IV. SAFETY PRODUCTS: CONSUMER MARKETING AND PRODUCT DESIGN THAT ANTICIPATES NEGLIGENCE

A. Role of Human Error in Product Development

Each discrete line of safety products referenced in this Comment involves, in some manner, a marketing and design program that expressly accounts for human error, misjudgment, carelessness, and the many circumstances summarized as comparative negligence or third-party negligence. A leading engineering group issued a report that discussed the role of error and human factors in designing products:

Despite great advances in technology, computational tools, information transmission and even our understanding of human factors, many designs still do not live up to user expectations or they fail in service for a variety of reasons. Interestingly enough, while the current legal climate in the United States encourages the most detailed and expensive investigations into design failures it doesn't always help in forestalling future occurrences of the same nature . . . . Whether a design failure results in accidental injury to a user or simply an argument over monetary loss, the underlying problems very often boil down to defects in the engineering design process itself.
Techniques such as safe-life design, fail-safe design, redundant design and hazard analysis must be considered as integral parts of the product development, and not simply as "add-ons" at the end of the project.88

[*pg 161]

Thus, design engineers are expected to account for human error as an "integral part of the product development." In assessing a design defect case involving a safety product, consumer negligence and third-party negligence should be factored in as elements of the defective design at least equally and perhaps more so than simply as factors to allocate fault.

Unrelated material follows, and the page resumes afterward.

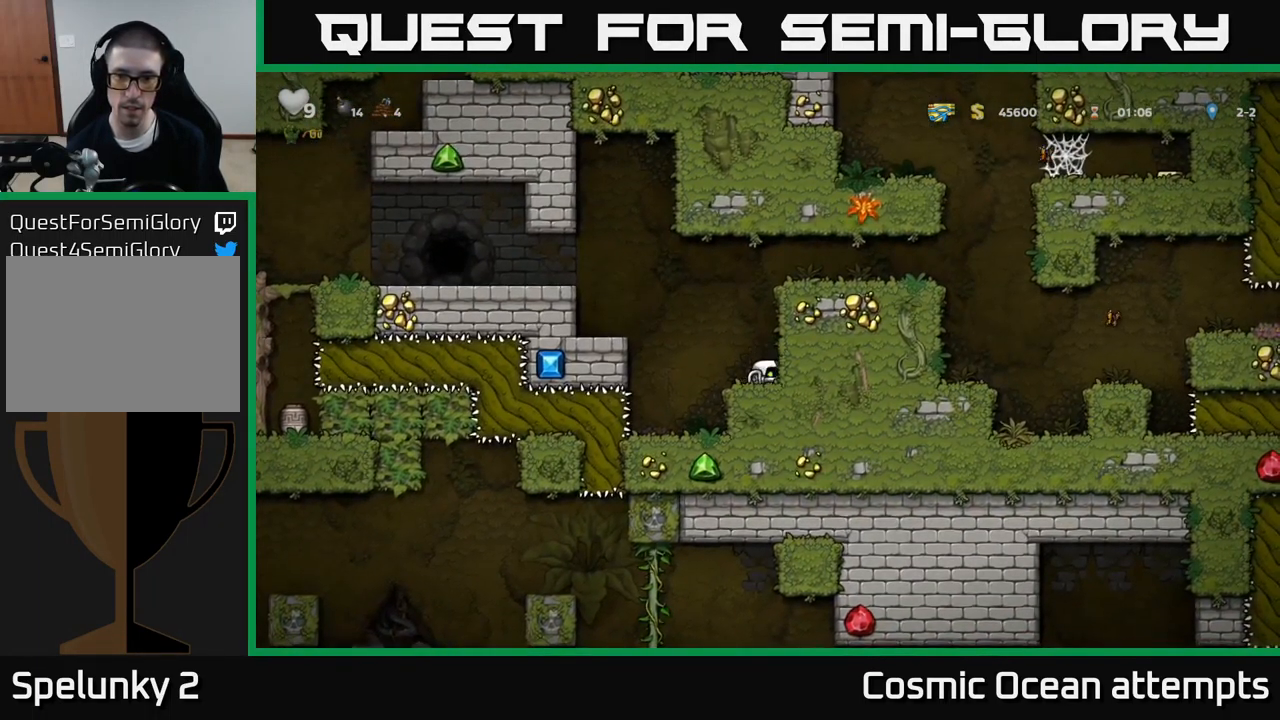
{"buttons": ["DPAD_DOWN"], "left_stick": "center", "events": []}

B. The Role of Human Error and Safety Helmets

Helmets are designed and marketed for bicycle safety,89 motorcycle safety, mountaineering, skiing and construction work, among other uses. Studies have concluded, for example, that bicycle "helmets decrease the risk of head and brain injury by 70 to 88 percent and facial injury to the upper and mid face by 65 percent."90 Independent and manufacturer-sponsored studies are then touted in promotional campaigns by manufacturers. For example, one manufacturer advertises that its bicycle helmet provides "[t]op-protection for children and teens with proven safety design providing particular protection for temples and neck."91 It would not be unreasonable for a consumer to buy this helmet for a child or a teen because it has a "proven safety design" and provides "particular protection for temples and neck," two likely areas for bicycle injuries. Other manufacturers92 point out that they follow the [*pg 162] Consumer Product Safety Commission's "Ten Safety Principles"93 as part of their marketing and design programs.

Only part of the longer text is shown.